You know how the story goes. Mulan’s is not your average 15th century Chinese girl. She was never destined to get married and live the life that society was trying to thrust onto her. Her old, crippled father accepted the call to action to fight in the war, however, Mulan stole his armor and took his place while hiding the fact the she is a woman. She trains, fights in the war, saves the Emperor and she becomes a hero. The problem I had with 2020’s Mulan is not the story, but the execution. There are obvious instances where filler scenes were cut to the point where Mulan would be in one spot and then end up 300 yards away after a cut and it leaves you wondering, “Wait, how did she get there?” The missing scenes also leaves something to be desired in terms of the secondary character developments.

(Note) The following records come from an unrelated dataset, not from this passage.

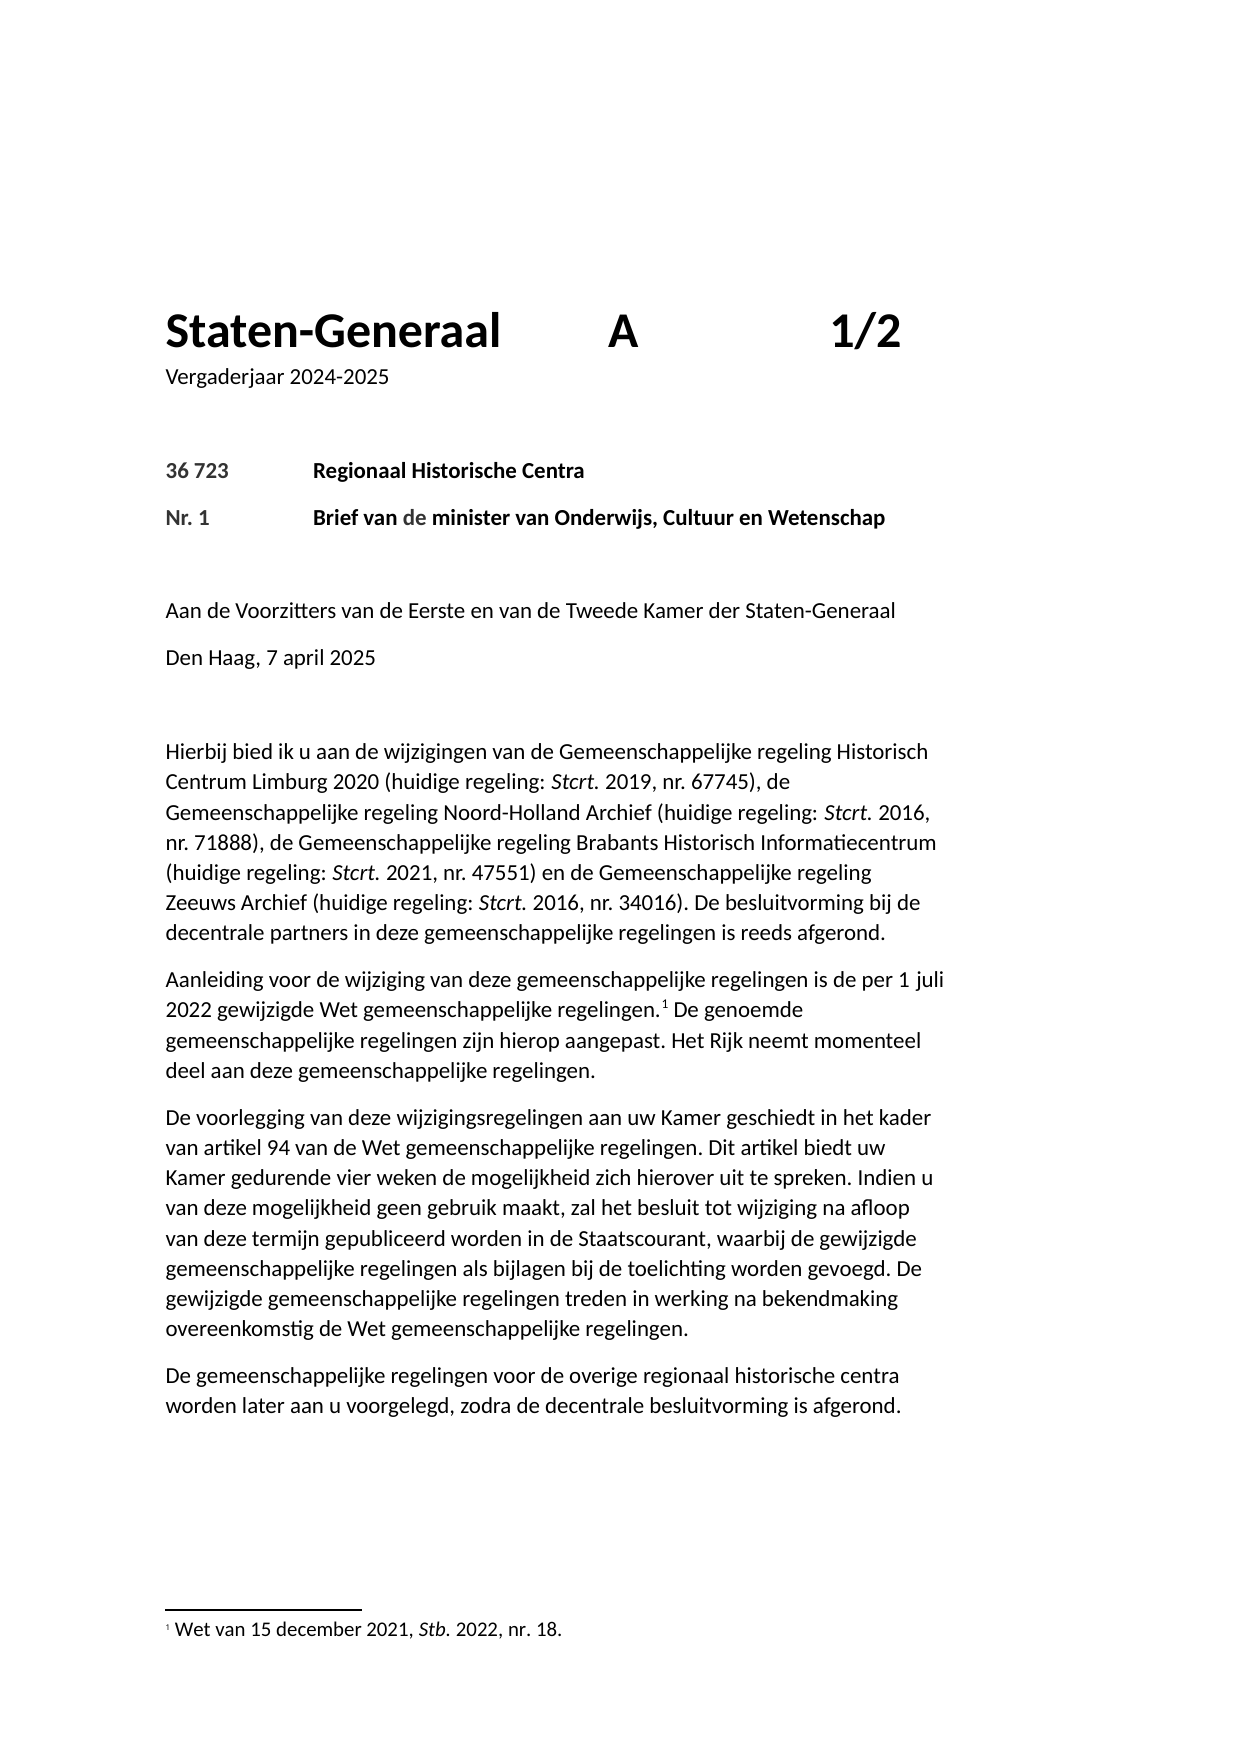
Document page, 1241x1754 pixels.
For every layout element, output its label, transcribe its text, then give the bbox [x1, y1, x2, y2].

text De voorlegging van deze wijzigingsregelingen aan uw Kamer geschiedt in het kader van artikel 94 van de Wet gemeenschappelijke regelingen. Dit artikel biedt uw Kamer gedurende vier weken de mogelijkheid zich hierover uit te spreken. Indien u van deze mogelijkheid geen gebruik maakt, zal het besluit tot wijziging na afloop van deze termijn gepubliceerd worden in de Staatscourant, waarbij de gewijzigde gemeenschappelijke regelingen als bijlagen bij de toelichting worden gevoegd. De gewijzigde gemeenschappelijke regelingen treden in werking na bekendmaking overeenkomstig de Wet gemeenschappelijke regelingen. [165, 1103, 947, 1342]
text Staten-Generaal A 1/2 Vergaderjaar 2024-2025 [165, 299, 947, 390]
text De gemeenschappelijke regelingen voor de overige regionaal historische centra worden later aan u voorgelegd, zodra de decentrale besluitvorming is afgerond. [165, 1361, 947, 1419]
text Aanleiding voor de wijziging van deze gemeenschappelijke regelingen is de per 1 juli 2022 gewijzigde Wet gemeenschappelijke regelingen. De genoemde gemeenschappelijke regelingen zijn hierop aangepast. Het Rijk neemt momenteel deel aan deze gemeenschappelijke regelingen. [165, 965, 947, 1084]
text Den Haag, 7 april 2025 [165, 643, 947, 671]
text 36 723 Regionaal Historische Centra [165, 456, 947, 484]
text Nr. 1 Brief van de minister van Onderwijs, Cultuur en Wetenschap [165, 503, 947, 531]
text Aan de Voorzitters van de Eerste en van de Tweede Kamer der Staten-Generaal [165, 597, 947, 624]
text Hierbij bied ik u aan de wijzigingen van de Gemeenschappelijke regeling Historisch Centrum Limburg 2020 (huidige regeling: Stcrt. 2019, nr. 67745), de Gemeenschappelijke regeling Noord-Holland Archief (huidige regeling: Stcrt. 2016, nr. 71888), de Gemeenschappelijke regeling Brabants Historisch Informatiecentrum (huidige regeling: Stcrt. 2021, nr. 47551) en de Gemeenschappelijke regeling Zeeuws Archief (huidige regeling: Stcrt. 2016, nr. 34016). De besluitvorming bij de decentrale partners in deze gemeenschappelijke regelingen is reeds afgerond. [165, 737, 947, 946]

Throughout the film, Mulan had relationships and conversations with other soldiers that just felt awkward and out of place.
Another critique I had with the film was that some characters from the animated movie were cut or replaced. For example, Mushu (dragon voiced by Eddie Murphy), Cri-kee (the cricket), and Khan (Mulan’s horse) were not in this film and the only non-human companion that Mulan had was a phoenix that flew in circles around her a couple of times but never really interacted with her. Disney’s decision to remove the animated movie’s comic-relief characters was part of a larger goal of giving 2020’s Mulan a darker, more down-to-earth theme. I believe that the film suffered greatly for that decision as it felt like something was missing and caused it to have a conflicting tone. Most, if not all, of Disney’s movies are made for younger audiences while keeping the adults in mind but 2020’s Mulan felt like the exact opposite of that formula. Disney took a very successful kids movie, made it for adults, but then dumbed it down so that kids could watch it. The result was a very bland, at times corny re-write that should’ve been at least 2.5 hours long instead of right under the 120 minute mark.
It’s hard to believe that Disney spent around $200 million dollars on a film that felt like a fan-made project that belongs on YouTube. Due to the pandemic, Disney was only able to make about $45 million off of theatre sales, which leaves $155 million left to break even. Assuming that’s the goal, Disney would need to make it’s Disney+ subscribers purchase Mulan 5,166,666 times at $30 each. Now you’re probably thinking, “That’s a lot of people that would have to buy it.” Well, as of August 4th of this year, there were over 60 million Disney+ subscribers which means that less than 8.6% of all subscribers would have to buy Mulan for it to break even. Now I’m willing to bet that Disney did better than break even, however, they have not released the final numbers yet and probably won’t for the foreseeable future.
In conclusion, I probably won’t pay $30 for a movie-on-demand ever again. I saw a lot of Disney apologists on social media saying stupid shit like: “Well, actually, by the time you buy at least 2 adult tickets, popcorn, snacks, and drinks you’ve spent way more than $30.” First of all, that’s still expensive as fuck. Second of all, not everyone is dumb with their money and blows it on a $15 bag of popcorn. Third of all, you pay that premium price to enjoy the experience of going to a movie theater. In this case, you pay $30 to sit on your couch and it doesn’t include food, drink, etc. Finally, if you are going to charge $30 for a digital movie, at least make it a good movie.